The U.S. telco on Tuesday said it has successfully completed its $50-per-share tender offer to purchase all of AOL’s outstanding shares.

It reiterated that AOL chief executive Tim Armstrong will continue to lead the unit and will take an expanded role under the Verizon umbrella. Bob Toohey, president of Verizon Digital Media Services, the telco’s content and advertising business, will report to Armstrong, the telco said.

Meanwhile, Armstrong will report to Verizon’s president of product innovation and new businesses, Marni Walden.

When it announced the deal in May, Verizon highlighted AOL’s advertising platforms, content brands and subscription services as particularly attractive assets.

AOL owns a number of online titles, including the Huffington Post, TechCrunch, and Engadget, in addition to its video unit AOL On. Its subscription services include WiFi hotspot access, cyber security and cloud storage among others.

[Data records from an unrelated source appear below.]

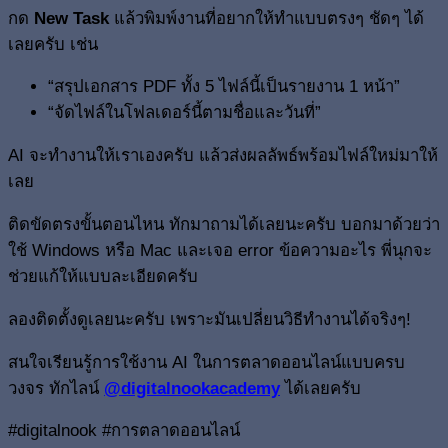
กด
New Task
แล้วพิมพ์งานที่อยากให้ทำแบบตรงๆ ชัดๆ ได้
เลยครับ เช่น
“สรุปเอกสาร PDF ทั้ง 5 ไฟล์นี้เป็นรายงาน 1 หน้า”
“จัดไฟล์ในโฟลเดอร์นี้ตามชื่อและวันที่”
AI จะทำงานให้เราเองครับ แล้วส่งผลลัพธ์พร้อมไฟล์ใหม่มาให้
เลย
ติดขัดตรงขั้นตอนไหน ทักมาถามได้เลยนะครับ บอกมาด้วยว่า
ใช้ Windows หรือ Mac และเจอ error ข้อความอะไร พี่นุกจะ
ช่วยแก้ให้แบบละเอียดครับ
ลองติดตั้งดูเลยนะครับ เพราะมันเปลี่ยนวิธีทำงานได้จริงๆ!
สนใจเรียนรู้การใช้งาน AI ในการตลาดออนไลน์แบบครบ
วงจร ทักไลน์
@digitalnookacademy
ได้เลยครับ
#digitalnook #การตลาดออนไลน์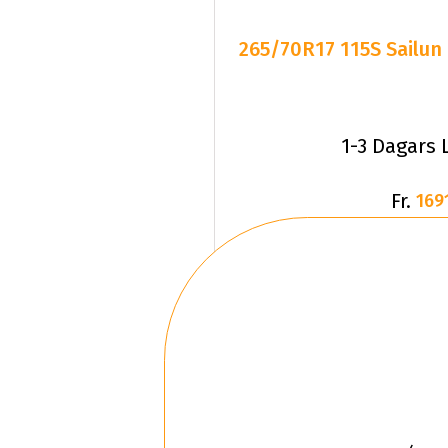
265/70R17 115S Sailun
1-3 Dagars 
Fr.
169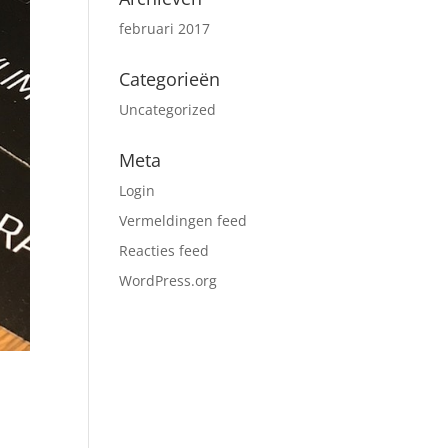
februari 2017
Categorieën
Uncategorized
Meta
Login
Vermeldingen feed
Reacties feed
WordPress.org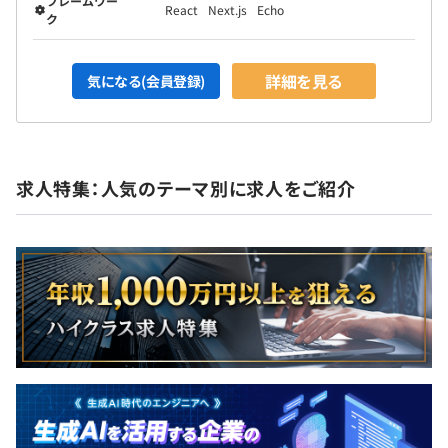
フレームワー
React
Next.js
Echo
ク
詳細を見る
気になる(会員登録)
求人特集：人気のテーマ別に求人をご紹介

While AOL’s advertising assets are clearly front-of-mind for Verizon, there has been a lot of speculation as to the future of its various content brands. There have been numerous reports that the telco would look to sell off the Huffington Post, for example.

Verizon did not specifically state this week that it will hang on to all t he businesses it acquired via AOL, there is a growing feeling that it wants to own the content side of the business as well as the advertising side.